On the Dole postscript:
The thing with researching working-class women’s lives of the last century (and pre-Welfare State for that matter) - for whom many, unemployment literally meant starvation; homelessness; the poor house; and, for some, death - is that you do appreciate the social security system we have nowadays, and on a good day you count your blessings. However, the thing with being a politically aware individual is that you also appreciate that things could/should be much better: that there must be a better way of living than under a ruthless capitalist system that marginalizes and keeps a large percentage of the population living in relative poverty.
Moving On continued...
After a few weeks, I got restless and started to look out for jobs in the local paper and visit the JobCentre. I was still into the horsey thing and was thinking of getting more experience in another field (no pun intended); you know diversifying. I saw an advert for a riding teacher in the next village. So I went to have a look. The riding school was actually a family owned small-holding. They had an outdoor menage, a field, half a dozen stables and a few horses and ponies. They catered mainly for children. The position was just for weekend work. I can’t remember whether I got paid or whether it was voluntary. But it was fun, I was under no pressure and I enjoyed doing it. I also remember going for an interview for a groom position at a prestigious health farm, which was not too far away. The job involved looking after the horses (obviously) and taking clients out for hacks in the surrounding countryside. I was actually offered the position; I got the impression that they were desperate for someone to start as soon as possible. But entertaining wealthy middle-class folk did not appeal to me, even then, so I declined.

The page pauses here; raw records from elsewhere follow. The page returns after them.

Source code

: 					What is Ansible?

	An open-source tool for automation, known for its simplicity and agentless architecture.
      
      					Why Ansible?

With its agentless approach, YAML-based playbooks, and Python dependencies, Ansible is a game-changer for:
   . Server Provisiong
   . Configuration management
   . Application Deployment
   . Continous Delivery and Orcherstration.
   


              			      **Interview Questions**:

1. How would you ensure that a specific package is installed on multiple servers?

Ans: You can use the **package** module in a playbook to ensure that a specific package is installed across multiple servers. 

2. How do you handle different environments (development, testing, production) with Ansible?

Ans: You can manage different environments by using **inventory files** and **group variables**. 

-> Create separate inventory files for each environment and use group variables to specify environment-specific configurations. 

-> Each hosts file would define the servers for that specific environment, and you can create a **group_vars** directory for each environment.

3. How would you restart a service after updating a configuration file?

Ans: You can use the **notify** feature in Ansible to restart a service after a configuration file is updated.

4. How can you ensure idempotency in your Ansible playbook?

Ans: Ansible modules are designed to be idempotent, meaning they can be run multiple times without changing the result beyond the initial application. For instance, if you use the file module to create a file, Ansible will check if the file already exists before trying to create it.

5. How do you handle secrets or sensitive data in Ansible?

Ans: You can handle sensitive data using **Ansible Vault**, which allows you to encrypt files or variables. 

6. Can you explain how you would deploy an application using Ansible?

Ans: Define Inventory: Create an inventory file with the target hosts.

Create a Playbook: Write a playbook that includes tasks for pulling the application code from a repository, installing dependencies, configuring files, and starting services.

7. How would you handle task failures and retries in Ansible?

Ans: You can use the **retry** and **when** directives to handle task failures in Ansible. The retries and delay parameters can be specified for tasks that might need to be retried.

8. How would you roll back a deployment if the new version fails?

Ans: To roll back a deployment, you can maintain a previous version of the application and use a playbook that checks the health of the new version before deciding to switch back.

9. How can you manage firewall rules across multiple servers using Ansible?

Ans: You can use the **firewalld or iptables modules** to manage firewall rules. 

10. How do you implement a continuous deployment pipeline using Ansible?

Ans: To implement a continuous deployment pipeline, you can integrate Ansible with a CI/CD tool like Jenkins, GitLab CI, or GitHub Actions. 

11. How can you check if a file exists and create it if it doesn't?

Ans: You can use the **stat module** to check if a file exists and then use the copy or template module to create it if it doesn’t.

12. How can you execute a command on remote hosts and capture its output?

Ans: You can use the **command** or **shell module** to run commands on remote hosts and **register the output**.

I got another position which was part of some kind of government scheme at the time, the Youth Training Scheme (YTS) probably. I got paid £25.00 a week which went straight into my bank account from the DHSS. I was quite excited about this job as it was working with hunters, which I had never done before. The stables were part of a sort of country house estate. The main house was a really beautiful old listed building, and as it was only about a mile from where I lived it was convenient. The owner was an elderly gentleman, he had a very posh way of talking - a kind of throwback to the landed gentry. He was a married and had a couple of daughters. The elder one was married and she and her husband owned the neighbouring farm. The younger one was about my age. I had little in common with any of them, but to be fair they were all really nice people. My job entailed helping to look after four thoroughbred hunters, which were kept for private use for the family. I say help because a little, lively elderly woman called Leoni was in charge. She had been with the family for years - a kind of throwback to the servant class - and she and her husband lived in a rented cottage by the stables. I got on with her pretty well, but she was hard of hearing so I found it quite frustrating trying to converse with her. The job was relatively easy and I had usually done by lunch time. Leoni had done much of the work by the time I arrived in the morning, so really it was just a matter for me to exercise the horses. Sometimes I had to ride out with Mr… and his daughter, but often I went out alone. The best part of this job was that Mr… had access to much of the farm land and private land of our village, so I was allowed to go where the public weren’t: where trespassers could be prosecuted! This was when I first realised that our village had its own reservoir. I also had to get the horses ready for the family on hunting days, and I sometimes used to follow the hunt around when they were in our area. However, they never gave me the opportunity to go out hunting myself. I did this at another place. It was quite enjoyable while it lasted, but I didn’t really learn anything new with this job and I was still getting paid a pittance, so I only stayed for about six months. Besides, I’d had it in my mind for quite a while that I’d like to buy my own horse.